At the meeting, to be chaired by Finance Minister Arun Jaitley, the Centre is likely to press its proposal for 4-tier tax structure of 8, 12, 18 and 26 per cent, the peak rate being for FMCG and consumer durables.
Meanwhile, Minister of State for Finance Arjun Ram Meghwal told PTI that there had been “minor” differences over the issue of cess but expressed confidence that it will be resolved.
He said: “Our effort is to decide on all matters through consensus.

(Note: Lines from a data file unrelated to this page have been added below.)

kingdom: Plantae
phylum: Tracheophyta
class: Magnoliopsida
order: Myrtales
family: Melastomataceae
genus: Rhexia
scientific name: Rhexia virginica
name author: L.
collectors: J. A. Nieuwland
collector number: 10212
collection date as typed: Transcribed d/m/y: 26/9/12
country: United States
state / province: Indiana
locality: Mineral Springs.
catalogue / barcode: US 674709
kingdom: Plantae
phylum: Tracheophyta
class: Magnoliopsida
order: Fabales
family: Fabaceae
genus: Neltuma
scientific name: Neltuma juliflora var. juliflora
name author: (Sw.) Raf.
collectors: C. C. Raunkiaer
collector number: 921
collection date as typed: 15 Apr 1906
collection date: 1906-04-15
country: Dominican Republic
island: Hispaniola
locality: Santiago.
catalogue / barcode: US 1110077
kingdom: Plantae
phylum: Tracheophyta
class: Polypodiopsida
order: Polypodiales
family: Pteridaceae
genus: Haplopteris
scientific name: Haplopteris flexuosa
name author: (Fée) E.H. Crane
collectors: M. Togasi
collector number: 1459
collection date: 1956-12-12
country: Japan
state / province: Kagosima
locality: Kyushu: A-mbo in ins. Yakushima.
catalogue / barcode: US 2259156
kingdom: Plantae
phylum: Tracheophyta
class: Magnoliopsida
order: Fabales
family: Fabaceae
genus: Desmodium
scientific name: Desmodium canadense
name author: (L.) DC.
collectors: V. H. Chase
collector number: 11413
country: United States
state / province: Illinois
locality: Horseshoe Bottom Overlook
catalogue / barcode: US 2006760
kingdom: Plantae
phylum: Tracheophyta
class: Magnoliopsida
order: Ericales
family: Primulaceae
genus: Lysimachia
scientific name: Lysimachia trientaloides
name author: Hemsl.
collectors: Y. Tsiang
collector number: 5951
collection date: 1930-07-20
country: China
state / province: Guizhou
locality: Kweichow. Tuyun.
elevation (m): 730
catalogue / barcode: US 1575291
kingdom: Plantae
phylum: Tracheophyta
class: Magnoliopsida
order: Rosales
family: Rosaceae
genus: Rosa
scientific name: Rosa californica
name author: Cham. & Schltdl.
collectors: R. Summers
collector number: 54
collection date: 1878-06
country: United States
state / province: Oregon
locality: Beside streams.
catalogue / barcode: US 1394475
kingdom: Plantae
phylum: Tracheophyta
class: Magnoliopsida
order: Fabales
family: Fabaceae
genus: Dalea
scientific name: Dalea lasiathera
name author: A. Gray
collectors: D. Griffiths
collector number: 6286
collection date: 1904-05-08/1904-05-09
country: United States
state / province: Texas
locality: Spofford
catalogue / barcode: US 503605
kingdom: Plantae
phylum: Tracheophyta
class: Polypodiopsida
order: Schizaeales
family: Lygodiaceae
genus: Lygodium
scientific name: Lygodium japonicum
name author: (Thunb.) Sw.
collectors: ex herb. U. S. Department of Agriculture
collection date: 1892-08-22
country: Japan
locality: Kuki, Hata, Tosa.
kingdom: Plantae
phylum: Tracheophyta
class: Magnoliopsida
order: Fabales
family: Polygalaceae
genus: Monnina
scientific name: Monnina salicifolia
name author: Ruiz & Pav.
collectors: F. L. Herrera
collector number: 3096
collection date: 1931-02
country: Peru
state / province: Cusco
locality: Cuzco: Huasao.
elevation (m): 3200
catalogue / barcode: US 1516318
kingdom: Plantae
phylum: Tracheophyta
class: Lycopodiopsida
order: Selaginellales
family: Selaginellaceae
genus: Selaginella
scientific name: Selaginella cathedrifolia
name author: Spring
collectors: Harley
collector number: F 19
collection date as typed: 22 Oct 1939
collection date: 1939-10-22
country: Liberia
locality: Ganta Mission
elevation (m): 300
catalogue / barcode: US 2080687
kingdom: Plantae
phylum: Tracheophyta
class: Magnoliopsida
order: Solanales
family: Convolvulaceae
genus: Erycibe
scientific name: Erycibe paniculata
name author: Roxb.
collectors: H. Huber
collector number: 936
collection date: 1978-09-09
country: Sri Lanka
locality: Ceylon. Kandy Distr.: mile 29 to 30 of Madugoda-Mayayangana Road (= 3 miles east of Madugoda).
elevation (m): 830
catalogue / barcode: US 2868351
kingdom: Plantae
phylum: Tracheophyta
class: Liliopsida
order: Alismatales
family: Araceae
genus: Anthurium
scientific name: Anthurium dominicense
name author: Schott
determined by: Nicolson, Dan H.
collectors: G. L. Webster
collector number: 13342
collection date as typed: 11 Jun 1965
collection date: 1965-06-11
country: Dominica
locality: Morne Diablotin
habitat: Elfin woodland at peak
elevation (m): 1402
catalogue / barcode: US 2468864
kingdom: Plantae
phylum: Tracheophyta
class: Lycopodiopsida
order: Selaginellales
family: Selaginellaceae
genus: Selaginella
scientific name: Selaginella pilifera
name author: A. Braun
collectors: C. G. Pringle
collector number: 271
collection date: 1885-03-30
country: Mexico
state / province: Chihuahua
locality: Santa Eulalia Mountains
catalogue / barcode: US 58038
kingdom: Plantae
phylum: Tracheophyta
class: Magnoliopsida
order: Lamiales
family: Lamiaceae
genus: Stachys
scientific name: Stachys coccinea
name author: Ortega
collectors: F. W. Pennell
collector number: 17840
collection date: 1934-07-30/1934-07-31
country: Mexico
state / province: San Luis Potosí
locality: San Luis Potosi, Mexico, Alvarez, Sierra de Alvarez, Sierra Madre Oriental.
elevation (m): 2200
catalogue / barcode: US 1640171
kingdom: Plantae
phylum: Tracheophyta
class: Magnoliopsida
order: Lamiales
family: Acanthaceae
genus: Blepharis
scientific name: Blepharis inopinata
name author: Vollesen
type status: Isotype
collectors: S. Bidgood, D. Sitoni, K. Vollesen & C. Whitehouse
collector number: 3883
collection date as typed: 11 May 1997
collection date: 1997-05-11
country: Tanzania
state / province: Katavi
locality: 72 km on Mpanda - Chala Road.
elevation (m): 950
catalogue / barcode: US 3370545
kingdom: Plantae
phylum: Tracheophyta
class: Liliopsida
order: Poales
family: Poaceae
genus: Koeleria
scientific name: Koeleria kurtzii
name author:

We want everyone to come around on all issues... There may be times when Tamil Nadu or Kerala or West Bengal or Uttar Pradesh have said something different but we will get them around.
“We are confident that the GST will be rollout from April 1, 2017...all issues would be sorted out before that.”
The Centre has also proposed to levy additional cess on demerit goods like tobacco, aerated drinks and polluting items to create a Rs 50,000 crore fund to compensate the states for revenue loss.
The proposal, which was discussed at the last meeting, could not be adopted by the Council because of opposition by some states.
The meeting beginning tomorrow will have to sort out the issues concerning tax rate to enable Parliament to approve the Central GST (CGST) and Integrated GST (IGST) legislations in the winter session beginning November 16 and pave way for roll out of the new tax regime from April next year.
Some central officials say it is “unfortunate” that states are opposing the cess despite assurances for compensating revenue loss for initial five years.